Would you please copy every line below that includes the string "down"?

==== Records ====

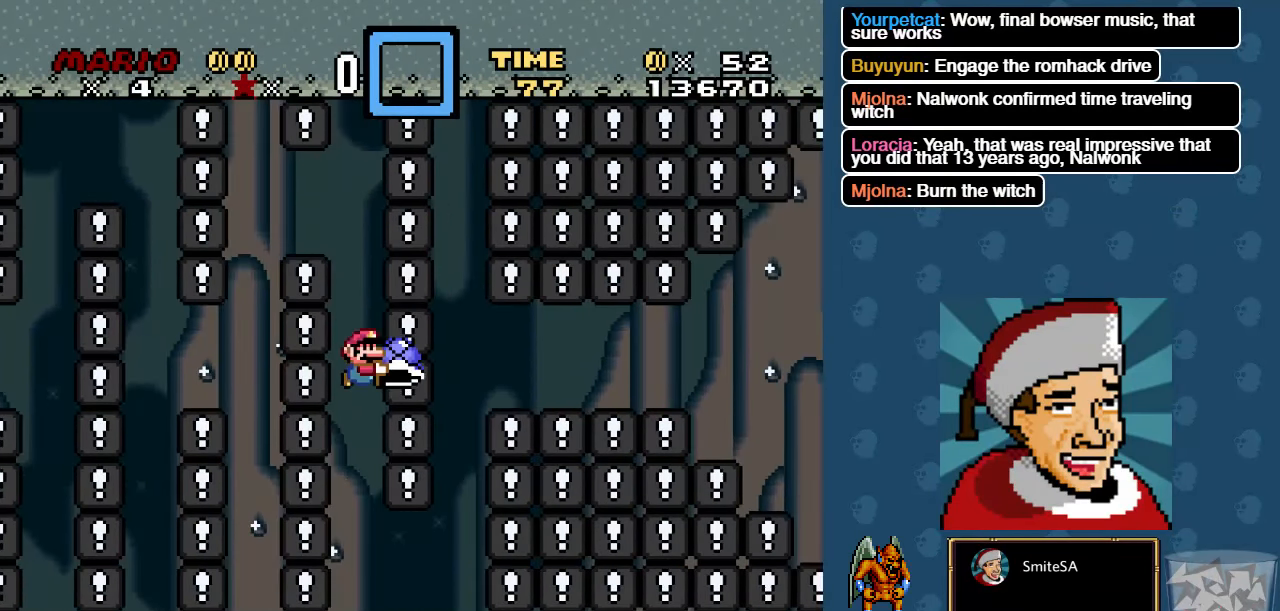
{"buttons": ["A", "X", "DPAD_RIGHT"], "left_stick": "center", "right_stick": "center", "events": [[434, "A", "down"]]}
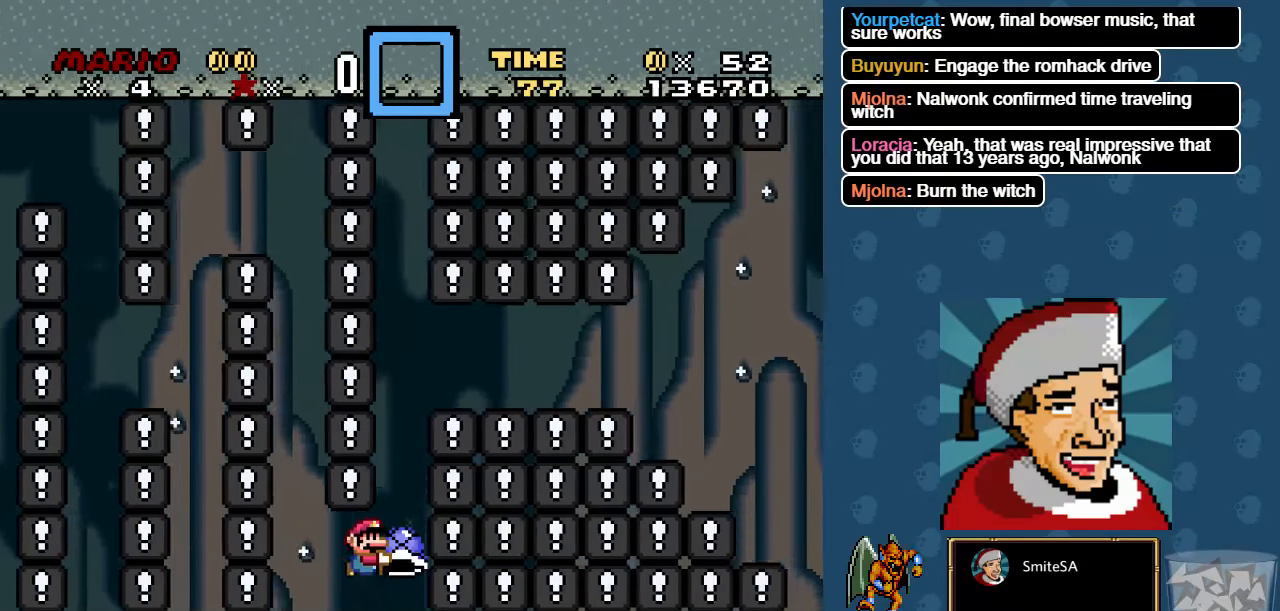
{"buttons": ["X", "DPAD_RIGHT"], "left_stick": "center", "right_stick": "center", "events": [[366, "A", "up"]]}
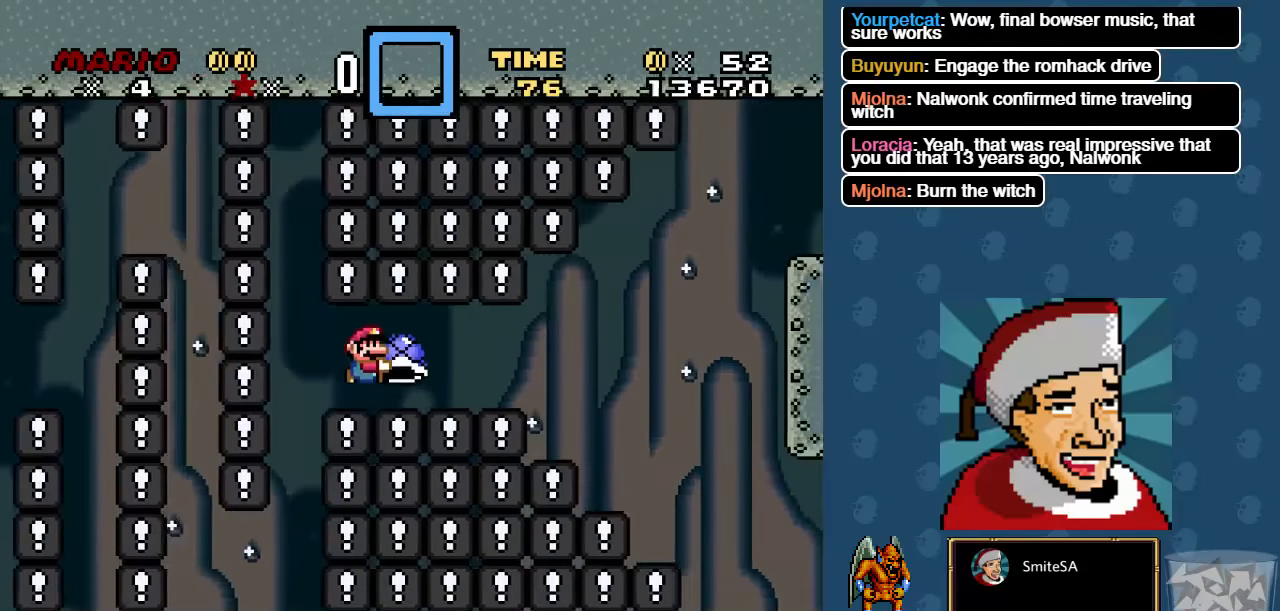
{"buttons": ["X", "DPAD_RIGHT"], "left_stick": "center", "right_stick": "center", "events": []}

====
==== Records ====

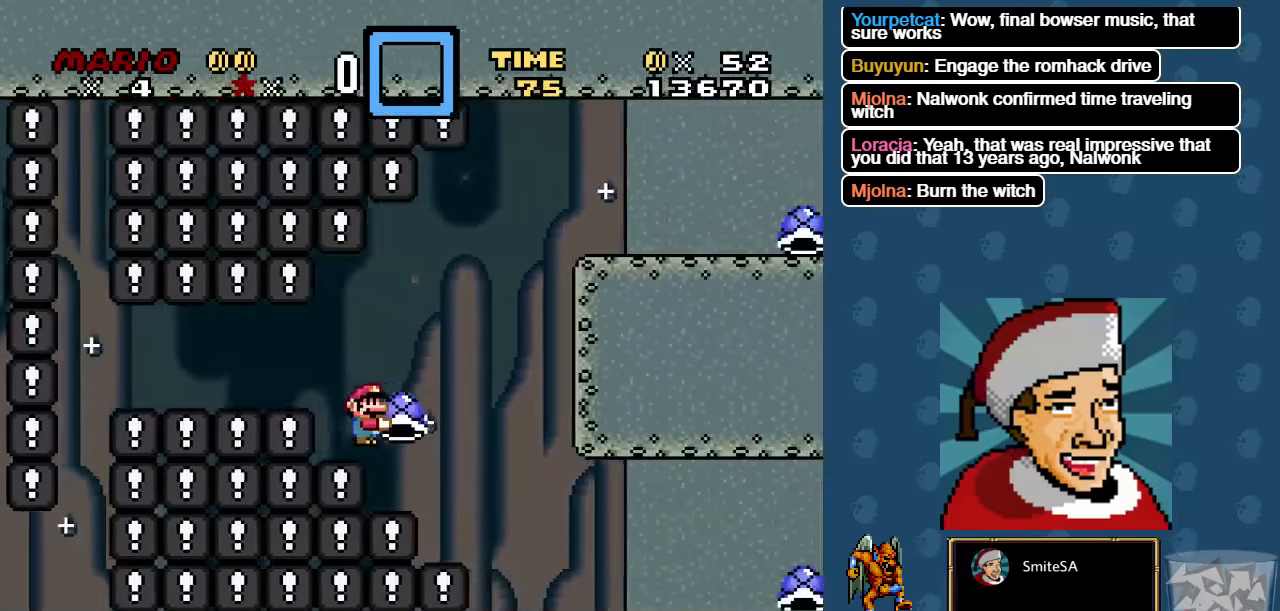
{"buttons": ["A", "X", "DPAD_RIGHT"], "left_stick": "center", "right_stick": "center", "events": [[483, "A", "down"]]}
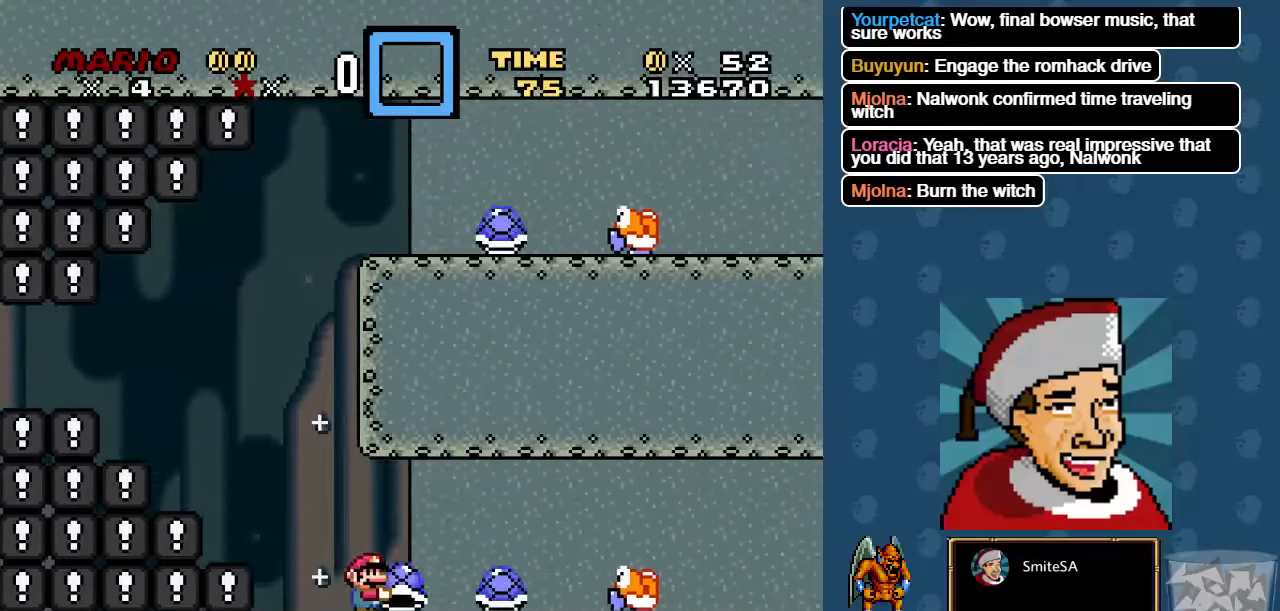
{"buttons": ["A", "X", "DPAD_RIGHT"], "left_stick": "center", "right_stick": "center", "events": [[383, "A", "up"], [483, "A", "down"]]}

====

Answer section —
{"buttons": ["A", "X", "DPAD_RIGHT"], "left_stick": "center", "right_stick": "center", "events": [[434, "A", "down"]]}
{"buttons": ["A", "X", "DPAD_RIGHT"], "left_stick": "center", "right_stick": "center", "events": [[483, "A", "down"]]}
{"buttons": ["A", "X", "DPAD_RIGHT"], "left_stick": "center", "right_stick": "center", "events": [[383, "A", "up"], [483, "A", "down"]]}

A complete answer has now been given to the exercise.